Provided text:

I am still somewhat confused. These songs are virtually always presented as
Robert Burns' own. Are you saying that he had just "discovered" them and
"jazzed them up" (like the Grimm Brothers did with the folktales)? He must
have been quite a daring and colorful character to come out with them, because
there certainly are some surprisingly naughty songs among them. Of course I
won't share the lyrics here, but I remind Lowlanders of the likes of "Gie The
Lass Her Fairin'," "(A Ribauld Version of) Green Grow The Rashes" (which you
mentioned), "The Lass That Made the Bed to Me," and, most certainly not to
forget, "{snip} {snip} Will Please a Lady." (Not even the full title can be
mentioned here.)
Yes, indeed, these songs, like all other texts, offer us rare glimpses into
otherwise glossed-over aspects of life and fantasies in times gone by, and
then we realize that there's hardly anything really novel these days.
You asked:
> By the way, this song illustrates one of the things I find most puzzling
> about the Merry Muses - a very large proportion of the songs seem to be
> written from a woman's point of view! Why should that be?
Could it be because men tend(ed) to find it more titillating to "hear" such
things related from the point of view of a supposedly innocent girl gone
astray, just like the stories and novels written by men through women's voices
now and then, older examples being "Moll Flanders" and "The Story of O"?

Activities:
1. In the message about Robert Burns' songs, who does the writer say may have "jazzed up" folktales in the way Burns may have handled these songs?
2. Copy out the stretch of the message from "Yes, indeed, these" through "should that be?".
3. List every song title the writer reminds Lowlanders of in the message.
Use only the message above when answering.

Data to examine:

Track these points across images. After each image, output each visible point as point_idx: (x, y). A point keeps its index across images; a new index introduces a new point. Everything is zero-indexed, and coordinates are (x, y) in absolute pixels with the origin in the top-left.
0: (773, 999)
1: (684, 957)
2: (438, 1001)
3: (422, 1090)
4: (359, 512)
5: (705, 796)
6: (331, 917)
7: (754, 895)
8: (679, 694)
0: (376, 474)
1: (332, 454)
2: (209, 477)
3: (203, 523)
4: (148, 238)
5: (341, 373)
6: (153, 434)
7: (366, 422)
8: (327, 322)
* * *
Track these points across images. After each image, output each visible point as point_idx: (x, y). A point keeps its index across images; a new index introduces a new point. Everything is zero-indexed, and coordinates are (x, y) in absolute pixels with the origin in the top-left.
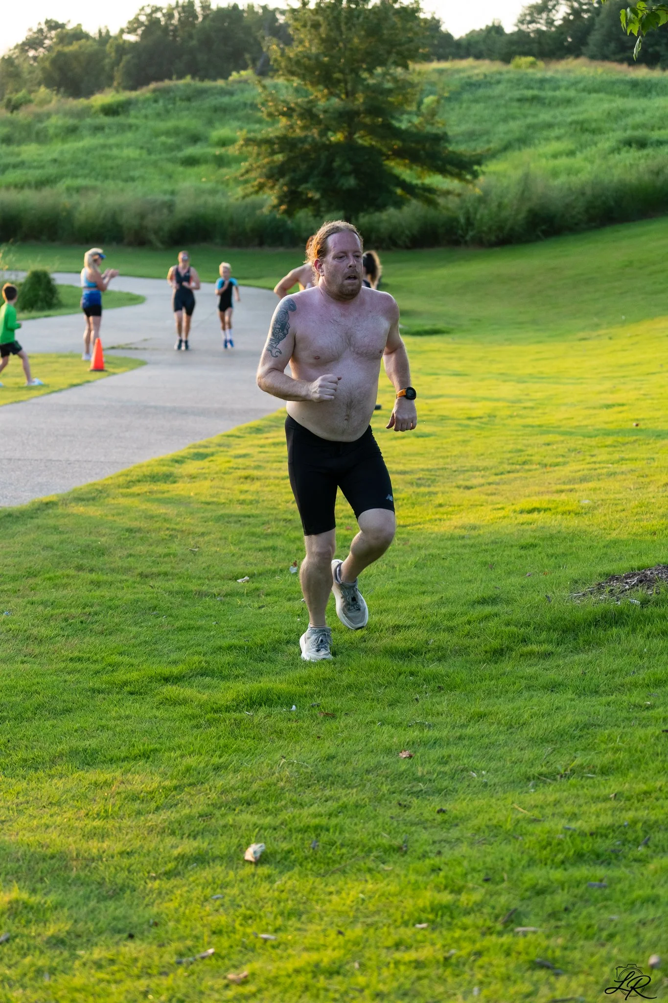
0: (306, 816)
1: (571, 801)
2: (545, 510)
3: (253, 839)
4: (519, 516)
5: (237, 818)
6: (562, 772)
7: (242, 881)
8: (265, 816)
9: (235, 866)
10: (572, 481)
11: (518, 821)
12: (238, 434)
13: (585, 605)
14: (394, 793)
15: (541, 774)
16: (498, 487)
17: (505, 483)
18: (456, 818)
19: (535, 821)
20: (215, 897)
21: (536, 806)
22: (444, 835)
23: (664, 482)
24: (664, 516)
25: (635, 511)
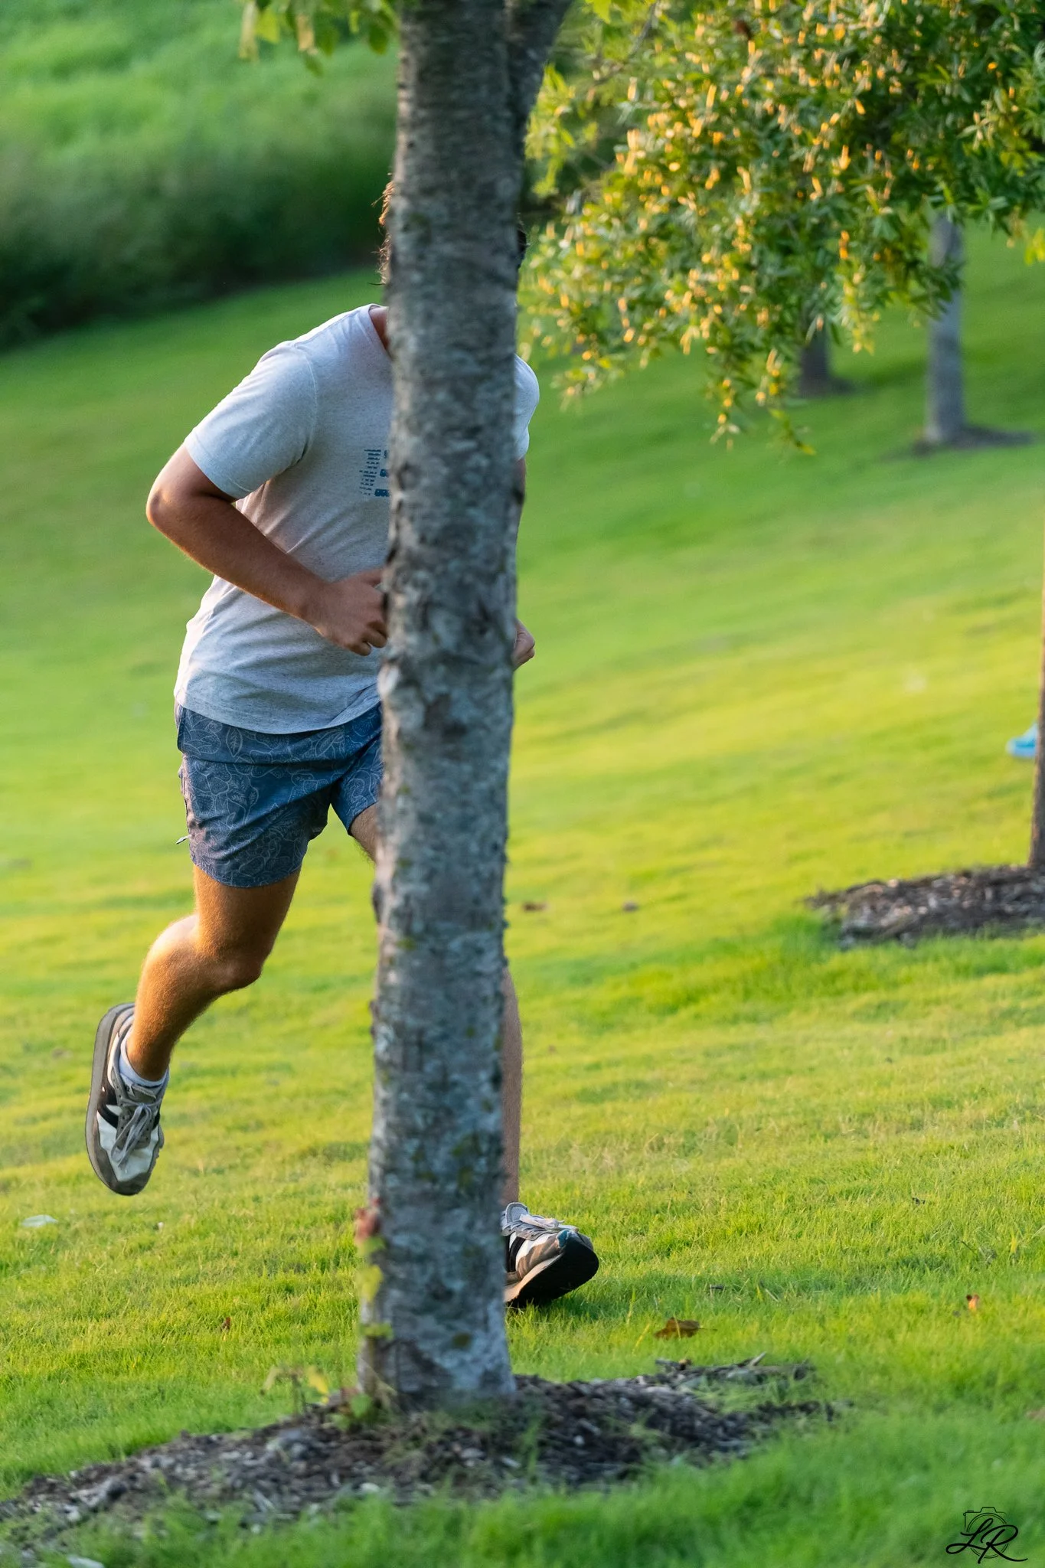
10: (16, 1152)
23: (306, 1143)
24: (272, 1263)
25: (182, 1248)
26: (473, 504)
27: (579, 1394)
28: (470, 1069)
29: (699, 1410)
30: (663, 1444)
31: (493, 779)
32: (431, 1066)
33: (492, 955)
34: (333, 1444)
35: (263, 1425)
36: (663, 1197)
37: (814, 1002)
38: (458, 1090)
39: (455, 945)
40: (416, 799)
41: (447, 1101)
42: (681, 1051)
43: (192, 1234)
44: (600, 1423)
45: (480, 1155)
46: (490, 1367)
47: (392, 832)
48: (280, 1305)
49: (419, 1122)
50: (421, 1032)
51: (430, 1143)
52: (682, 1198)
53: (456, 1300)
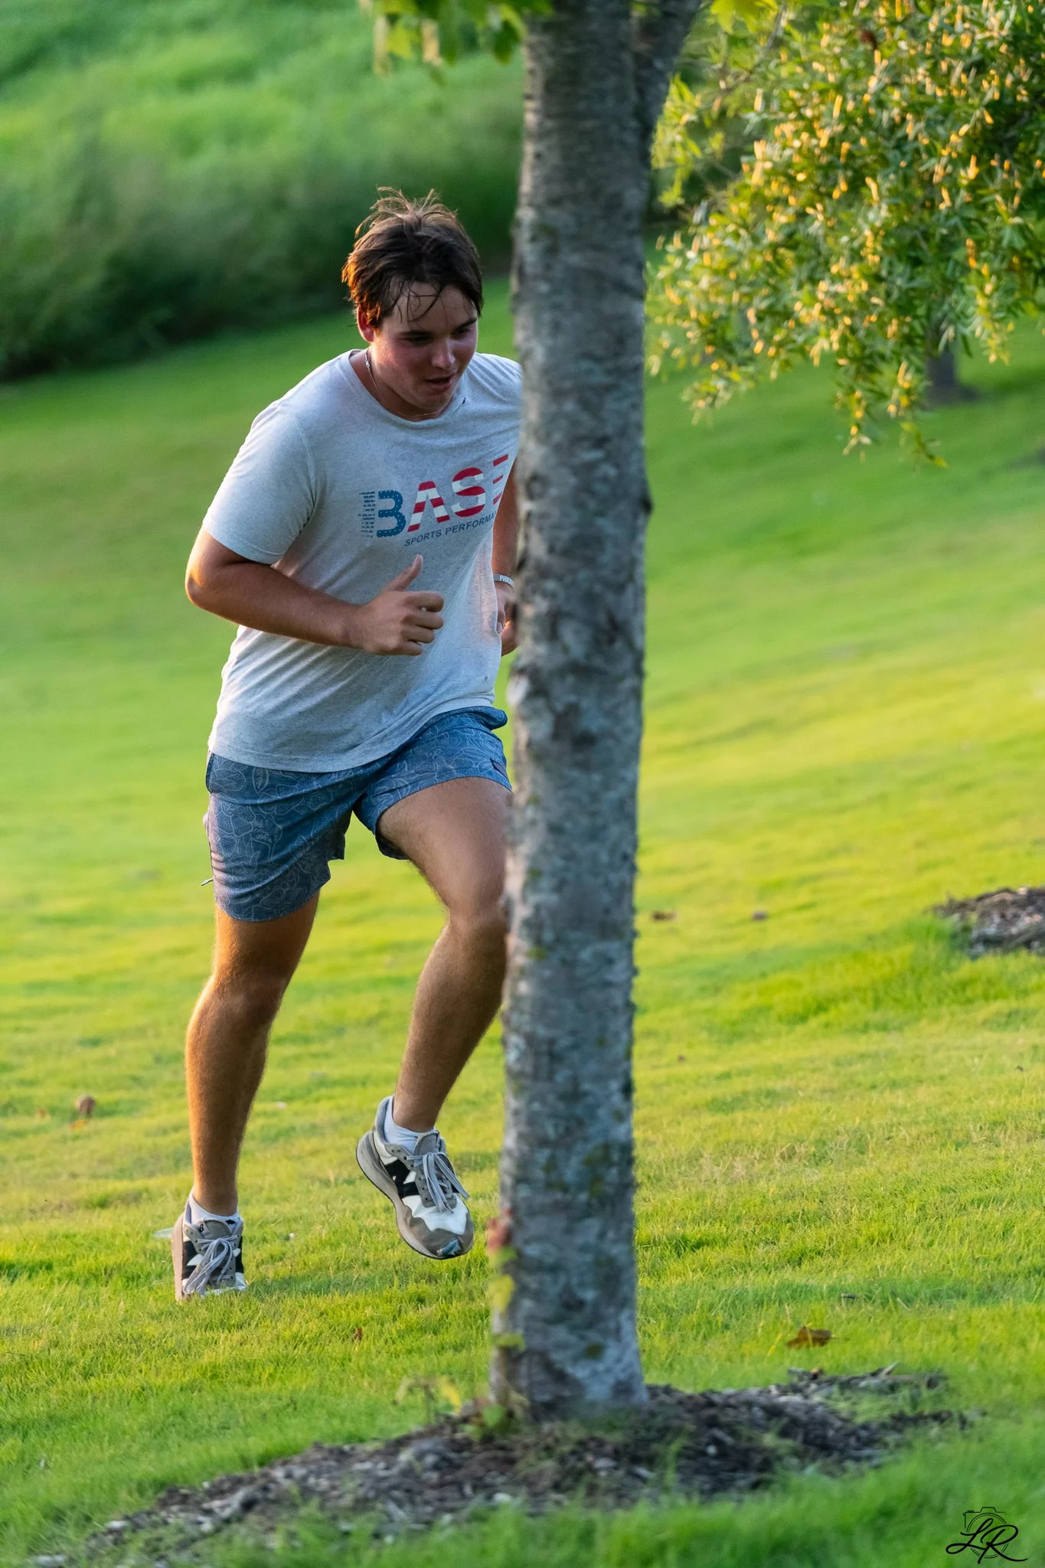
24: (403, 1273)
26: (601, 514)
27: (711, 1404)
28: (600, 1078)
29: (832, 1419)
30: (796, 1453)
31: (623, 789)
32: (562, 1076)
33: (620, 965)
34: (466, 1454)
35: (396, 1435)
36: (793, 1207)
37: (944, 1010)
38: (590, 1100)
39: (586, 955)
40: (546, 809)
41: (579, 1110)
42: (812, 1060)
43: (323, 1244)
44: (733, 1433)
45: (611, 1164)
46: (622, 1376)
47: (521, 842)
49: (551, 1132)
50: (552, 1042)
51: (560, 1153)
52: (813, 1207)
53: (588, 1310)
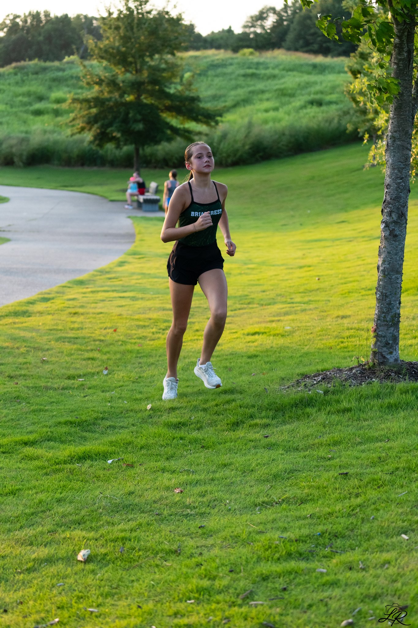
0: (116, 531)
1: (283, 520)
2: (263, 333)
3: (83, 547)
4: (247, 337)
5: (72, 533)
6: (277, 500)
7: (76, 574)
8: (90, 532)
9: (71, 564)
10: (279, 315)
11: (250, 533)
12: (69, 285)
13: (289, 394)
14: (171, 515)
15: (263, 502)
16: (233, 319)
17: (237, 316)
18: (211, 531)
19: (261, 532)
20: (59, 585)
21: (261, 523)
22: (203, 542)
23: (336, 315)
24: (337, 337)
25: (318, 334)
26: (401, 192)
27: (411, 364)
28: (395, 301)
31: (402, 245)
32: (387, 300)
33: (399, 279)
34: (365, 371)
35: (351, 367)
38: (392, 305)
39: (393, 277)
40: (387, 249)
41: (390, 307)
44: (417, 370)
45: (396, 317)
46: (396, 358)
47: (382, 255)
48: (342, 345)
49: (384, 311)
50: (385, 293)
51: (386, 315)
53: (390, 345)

Answers per task:
1. The Grimm Brothers.

2.
Yes, indeed, these songs, like all other texts, offer us rare glimpses into
otherwise glossed-over aspects of life and fantasies in times gone by, and
then we realize that there's hardly anything really novel these days.
You asked:
> By the way, this song illustrates one of the things I find most puzzling
> about the Merry Muses - a very large proportion of the songs seem to be
> written from a woman's point of view! Why should that be?

3. "Gie The Lass Her Fairin'," "(A Ribauld Version of) Green Grow The Rashes," "The Lass That Made the Bed to Me," and "{snip} {snip} Will Please a Lady."